Though the Senate rejected related automaker bailout legislation Thursday night, GM and Chrysler want to tap funds from October's Trouble Asset Relief Program (TARP) law for short-term loans.
The law:
- TARP Section 101 authorizes the Treasury Secretary "to purchase, and to make and fund commitments to purchase, troubled assets from any financial institution."
- Section 3(5) of TARP defines "financial institution"--in relevant part--to mean (emphasis added):
[A]ny institution, including, but not limited to, any bank, savings association, credit union, security broker or dealer, or insurance company, established and regulated under the laws of the United States or any State, territory, or possession . . . , and having significant operations in the United States.
- And "troubled assets" are defined--in relevant part--in TARP Section 3(9) as:
(A) residential or commercial mortgages and any securities, obligations, or other instruments that are based on or related to such mortgages, that in each case was originated or issued on or before March 14, 2008, the purchase of which the Secretary determines promotes financial market stability; and
(B) any other financial instrument that the Secretary, after consultation with the Chairman of the Board of Governors of the Federal Reserve System, determines the purchase of which is necessary to promote financial market stability. . .
Answers:
- When Vice President Cheney invokes the ghost of Herbert Hoover.

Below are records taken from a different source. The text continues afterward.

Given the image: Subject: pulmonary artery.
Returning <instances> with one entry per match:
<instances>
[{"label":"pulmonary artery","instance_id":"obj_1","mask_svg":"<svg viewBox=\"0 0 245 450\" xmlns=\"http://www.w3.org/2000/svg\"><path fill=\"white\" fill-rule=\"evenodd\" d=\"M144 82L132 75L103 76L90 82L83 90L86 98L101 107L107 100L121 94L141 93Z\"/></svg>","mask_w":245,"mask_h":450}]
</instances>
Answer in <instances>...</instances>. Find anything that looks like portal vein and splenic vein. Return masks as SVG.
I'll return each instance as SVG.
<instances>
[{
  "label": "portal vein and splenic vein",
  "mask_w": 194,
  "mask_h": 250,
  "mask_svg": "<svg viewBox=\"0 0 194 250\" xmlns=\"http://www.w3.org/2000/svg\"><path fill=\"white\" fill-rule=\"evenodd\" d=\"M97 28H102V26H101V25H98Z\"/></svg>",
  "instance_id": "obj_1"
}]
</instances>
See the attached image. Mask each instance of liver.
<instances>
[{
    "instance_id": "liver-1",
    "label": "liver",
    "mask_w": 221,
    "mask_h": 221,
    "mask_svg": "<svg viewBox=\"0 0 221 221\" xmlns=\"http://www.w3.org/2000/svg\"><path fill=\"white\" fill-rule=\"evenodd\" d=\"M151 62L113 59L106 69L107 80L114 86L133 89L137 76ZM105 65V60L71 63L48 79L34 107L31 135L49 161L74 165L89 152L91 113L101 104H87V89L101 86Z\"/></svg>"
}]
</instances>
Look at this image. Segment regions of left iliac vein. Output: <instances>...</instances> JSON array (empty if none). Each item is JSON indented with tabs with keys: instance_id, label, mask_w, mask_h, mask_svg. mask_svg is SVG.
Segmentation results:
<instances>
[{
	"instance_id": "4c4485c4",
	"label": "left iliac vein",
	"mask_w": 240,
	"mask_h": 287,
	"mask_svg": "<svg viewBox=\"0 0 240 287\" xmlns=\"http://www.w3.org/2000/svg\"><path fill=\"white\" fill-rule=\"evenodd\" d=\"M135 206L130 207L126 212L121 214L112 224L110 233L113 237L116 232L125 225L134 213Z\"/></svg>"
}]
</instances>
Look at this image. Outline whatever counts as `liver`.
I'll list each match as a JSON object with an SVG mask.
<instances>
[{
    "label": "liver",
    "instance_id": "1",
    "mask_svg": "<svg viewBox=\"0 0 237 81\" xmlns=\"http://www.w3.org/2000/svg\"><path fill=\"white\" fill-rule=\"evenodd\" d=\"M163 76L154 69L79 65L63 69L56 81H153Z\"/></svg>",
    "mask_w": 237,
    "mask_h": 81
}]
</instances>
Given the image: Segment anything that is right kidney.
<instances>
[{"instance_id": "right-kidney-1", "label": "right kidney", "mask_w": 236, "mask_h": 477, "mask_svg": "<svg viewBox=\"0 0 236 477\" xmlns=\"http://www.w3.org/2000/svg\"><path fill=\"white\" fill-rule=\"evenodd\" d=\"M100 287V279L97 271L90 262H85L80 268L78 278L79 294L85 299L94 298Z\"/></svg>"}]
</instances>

- When the wiggle room of "including, but not limited to" morphs a manufacturer into a masters-of-the-universe financial firm (Andrew Grossman's analysis on the Heritage Foundation blog being overly narrow).
- When folks forget that General Motors no longer controls its former finance arm GMAC, now holding only a minority stake.
- When pro-Detroit policymakers seize on the fact that the 51 percent owner of GMAC also controls Chrysler, eliding that GMAC tried to become a bank, but so far has not qualified.
- When automaker debt is "troubled" and called a crucial condition precedent to restored residential and commercial mortgage stability.
- And, most importantly, when President Bush says so, to prevent "precipitous collapse" and "an immediate failure" of the Big-3.
Inspecting the books will take a few days. But an auto bailout through TARP is close to a done deal. Bush caving confirms that the era of big and interventionist Republican government will be second (to the war on terror) as the President's most consequential legacy.
1 comment:
I'm not sure I'd describe this as Bush caving. It's more on the order of trying to make this disaster appear as it it were off the increasingly long "catastrophes on Bush's watch" list.
"nosiree, them auto folks didn't go BK while *I* was president! It was all Osama's - oops, Obama's - fault!"